*Work request*.
Your copy of the entries must be exact, and it must not include the pictures.

[Photos with calibration data]
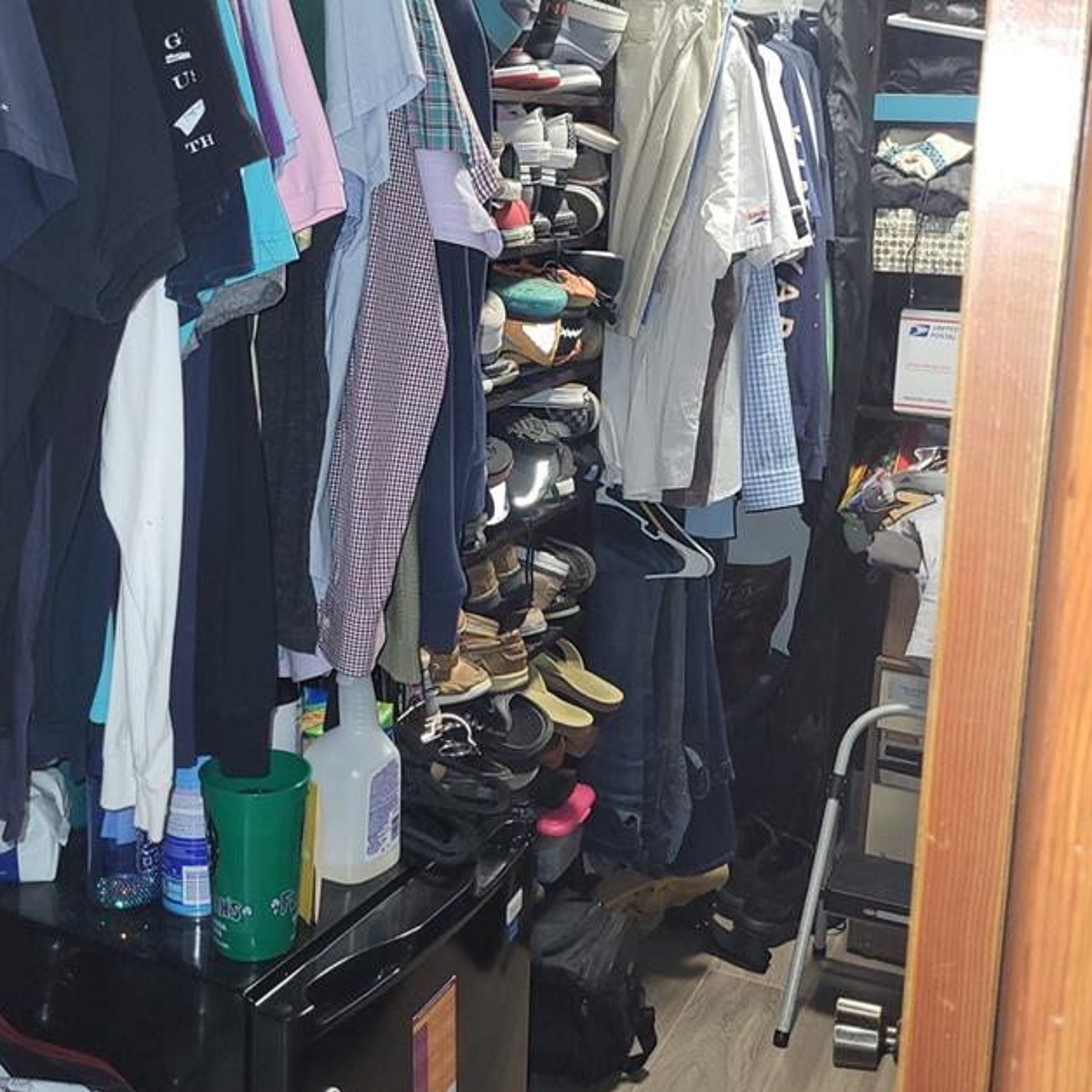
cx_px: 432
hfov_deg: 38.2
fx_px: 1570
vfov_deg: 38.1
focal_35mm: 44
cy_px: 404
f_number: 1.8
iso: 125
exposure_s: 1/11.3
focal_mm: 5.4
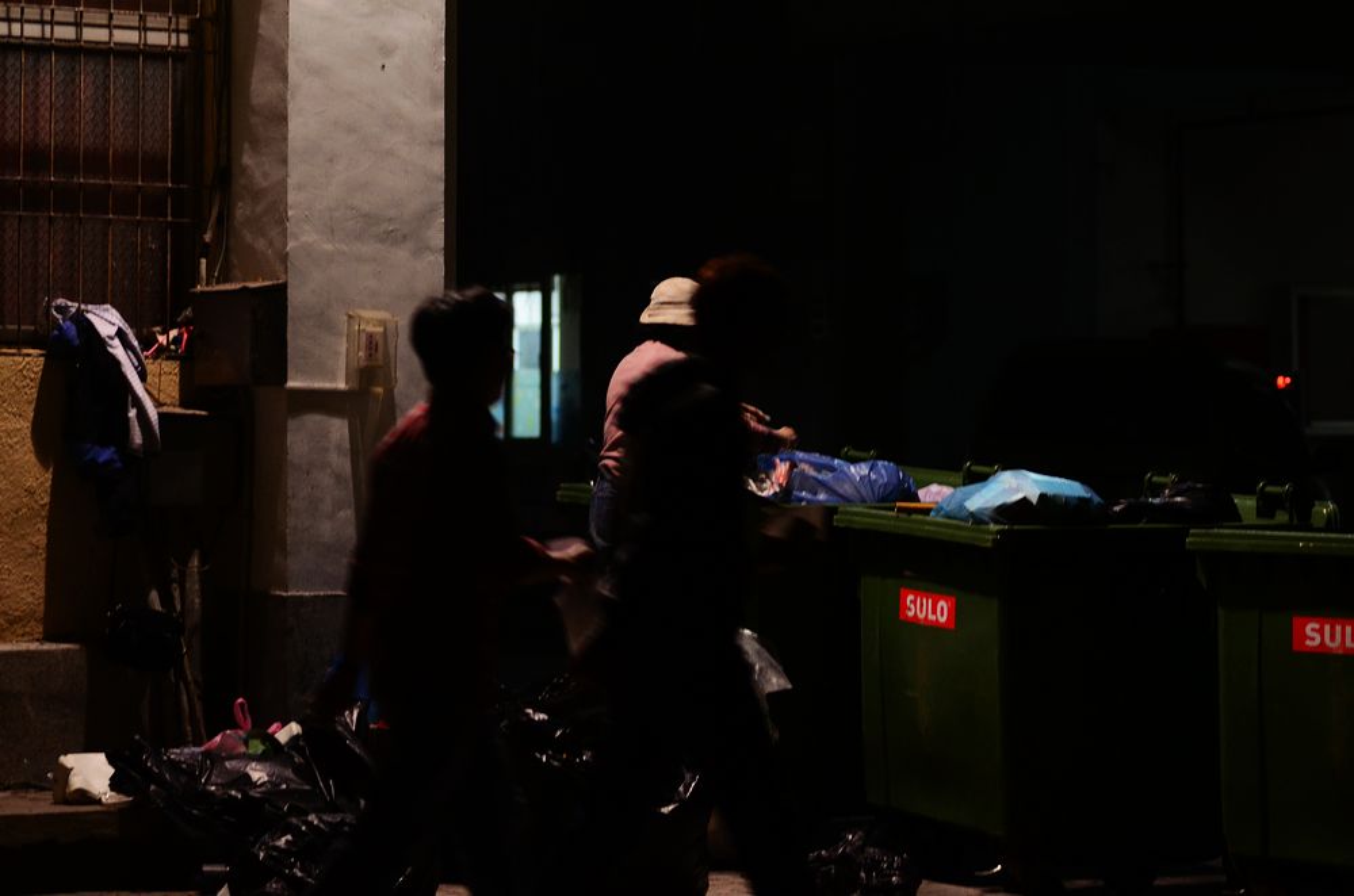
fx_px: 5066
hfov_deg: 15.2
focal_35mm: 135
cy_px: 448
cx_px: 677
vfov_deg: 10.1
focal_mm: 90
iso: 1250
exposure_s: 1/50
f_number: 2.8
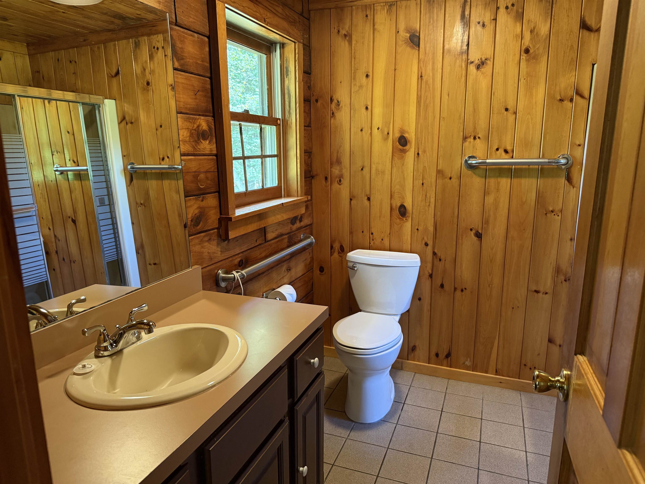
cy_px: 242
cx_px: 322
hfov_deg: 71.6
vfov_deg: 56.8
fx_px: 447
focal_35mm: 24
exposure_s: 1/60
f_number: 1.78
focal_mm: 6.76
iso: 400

*Exercise solution*.
cx_px: 432
hfov_deg: 38.2
fx_px: 1570
vfov_deg: 38.1
focal_35mm: 44
cy_px: 404
f_number: 1.8
iso: 125
exposure_s: 1/11.3
focal_mm: 5.4
fx_px: 5066
hfov_deg: 15.2
focal_35mm: 135
cy_px: 448
cx_px: 677
vfov_deg: 10.1
focal_mm: 90
iso: 1250
exposure_s: 1/50
f_number: 2.8
cy_px: 242
cx_px: 322
hfov_deg: 71.6
vfov_deg: 56.8
fx_px: 447
focal_35mm: 24
exposure_s: 1/60
f_number: 1.78
focal_mm: 6.76
iso: 400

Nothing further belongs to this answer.